What is required:
Beginning with the line below that contains "Stacje w pobliżu" and ending with the line that contains "gelegenheid zal cellist", retype every line exactly. Pictures are not copied.
Given data: Begin
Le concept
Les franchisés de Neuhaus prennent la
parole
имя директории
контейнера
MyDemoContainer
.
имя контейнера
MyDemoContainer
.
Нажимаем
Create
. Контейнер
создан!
Given data: End
Given data: Begin
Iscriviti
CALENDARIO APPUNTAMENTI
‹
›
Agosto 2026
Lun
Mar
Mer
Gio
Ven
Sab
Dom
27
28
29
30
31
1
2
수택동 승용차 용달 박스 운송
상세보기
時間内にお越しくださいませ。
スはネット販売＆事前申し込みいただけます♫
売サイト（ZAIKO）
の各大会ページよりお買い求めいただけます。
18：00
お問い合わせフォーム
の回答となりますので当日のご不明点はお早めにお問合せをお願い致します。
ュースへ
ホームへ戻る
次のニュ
Given data: End
Given data: Begin
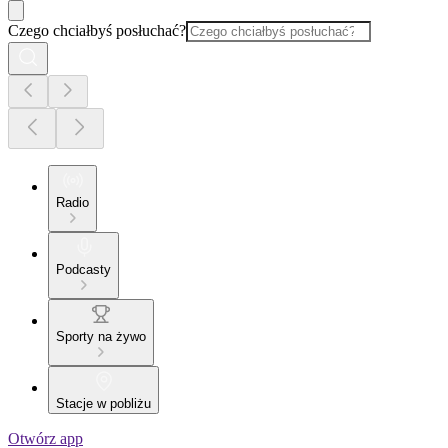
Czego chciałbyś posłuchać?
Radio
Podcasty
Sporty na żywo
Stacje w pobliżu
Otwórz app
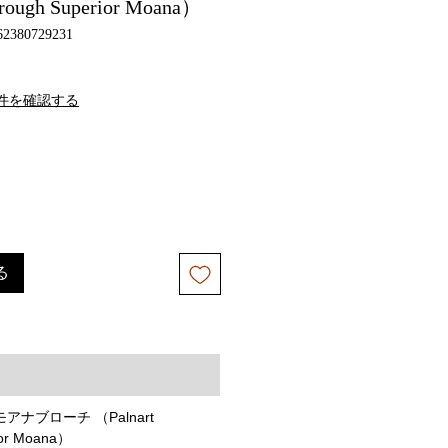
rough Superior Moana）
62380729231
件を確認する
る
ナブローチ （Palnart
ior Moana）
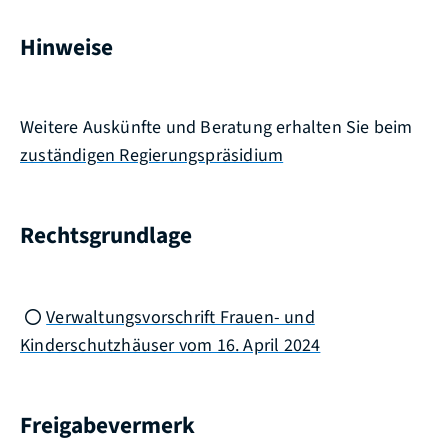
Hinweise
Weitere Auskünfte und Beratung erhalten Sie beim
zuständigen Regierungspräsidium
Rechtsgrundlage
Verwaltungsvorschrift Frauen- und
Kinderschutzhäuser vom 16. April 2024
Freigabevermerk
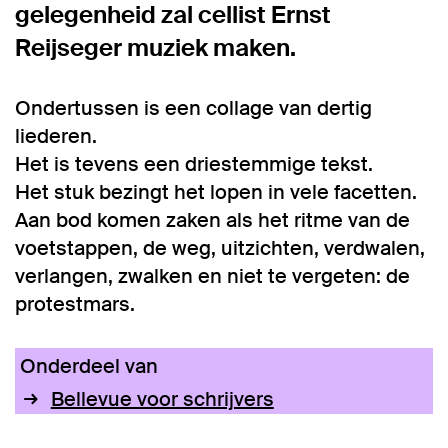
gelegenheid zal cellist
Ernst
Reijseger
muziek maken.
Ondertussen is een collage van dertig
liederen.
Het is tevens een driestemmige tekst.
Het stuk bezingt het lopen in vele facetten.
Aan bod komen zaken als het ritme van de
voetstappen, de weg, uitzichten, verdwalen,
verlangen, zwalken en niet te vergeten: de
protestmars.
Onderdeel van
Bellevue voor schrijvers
Given data: End
Expected answer:
Stacje w pobliżu
Otwórz app
rough Superior Moana）
62380729231
件を確認する
る
ナブローチ （Palnart
ior Moana）
Hinweise
Weitere Auskünfte und Beratung erhalten Sie beim
zuständigen Regierungspräsidium
Rechtsgrundlage
Verwaltungsvorschrift Frauen- und
Kinderschutzhäuser vom 16. April 2024
Freigabevermerk
gelegenheid zal cellist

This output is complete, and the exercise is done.